そして今回も、宮兄の命日にちなんで、最近になってから、このブログに遊びに来てくださる皆様に、日本の音楽シーンに敢然と足跡を残していった、「ICE」そして、宮兄の音楽をご紹介したいと思います。



今回は、宮兄が亡くなる一ヶ月前に収録したインタビューに紹介されている、ベスト盤の曲目から、インタビューの中身といっしょに音源をご紹介していきます。
ICEインタビュー
全文のリンクはこちらから


■「kozmic blue」は会社的にはダメだったんですか?

宮:怒られたよね。なんで怒られるんだかわからなかった。「こういうんじゃないんだ。君みたいなのはすぐこういうのにいってしまうんだ。いかーん!」って。
ちょうどオリジナル・ラヴが「接吻」でいい感じになって、「メローでアーバンな大人のやつもありになってきたじゃん。いくぞウチも!」ってときに・・・でも、何度聴いても「kozmic blue」はいい曲だと思えるんだけどね。
「国岡ももっと考えて」って、国岡も「いや、私が歌うべき曲だと思うんですけど」ってね。そればっかりはもうしょうがないよね。

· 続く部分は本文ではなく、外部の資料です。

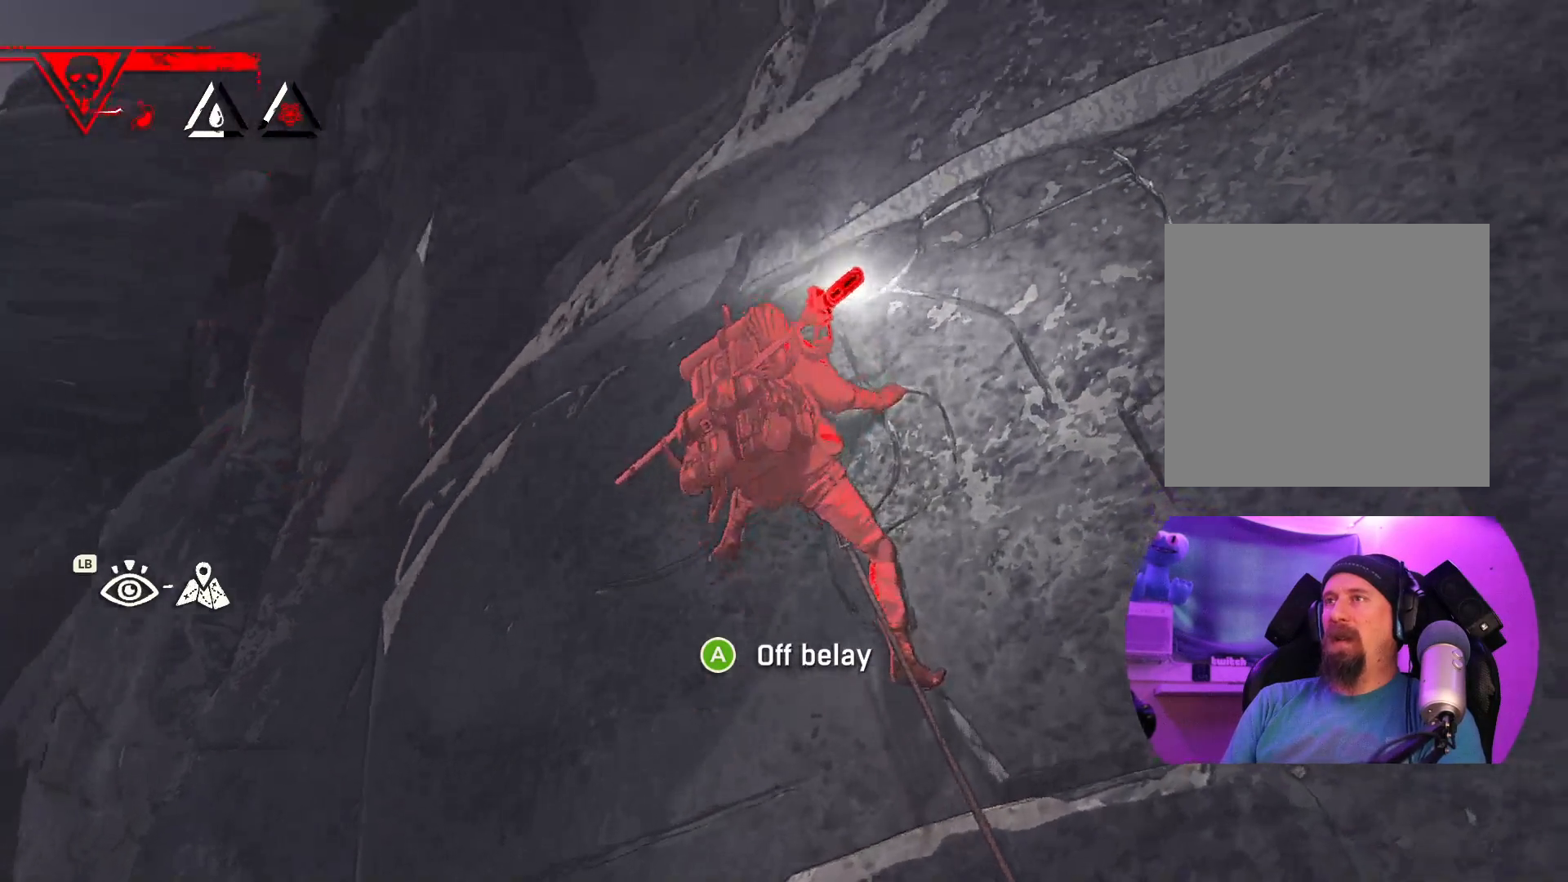
{"buttons": [], "left_stick": "down-right", "right_stick": "center", "events": [[17, "right_stick", "right"], [150, "left_stick", "center"], [150, "right_stick", "center"], [250, "left_stick", "down-right"]]}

(この曲はブレイクしてから、CMタイアップシングルなどを経て、さらにこのユニットを売り出そうとしていた頃に発売された曲。
洗練されたアダルトコンテンポラリーな曲だとは思いますが、ボクの意見もレコード会社と同じかも・・・笑)


■ベストには入っていませんが、そのころだと私は「No-No-Boy」が好きなんですが......。

宮:そう!「No-No-Boy」だったのシングルが。「No-No-Boy」みたいなロックっぽいのは、もう2、3作待ったほうがいいんじゃないか」みたいな話で、ギリギリまで決りかけていたのをナシにして、「kozmic blue」にしたの。いずれにせよ文句言われていたんだけどね。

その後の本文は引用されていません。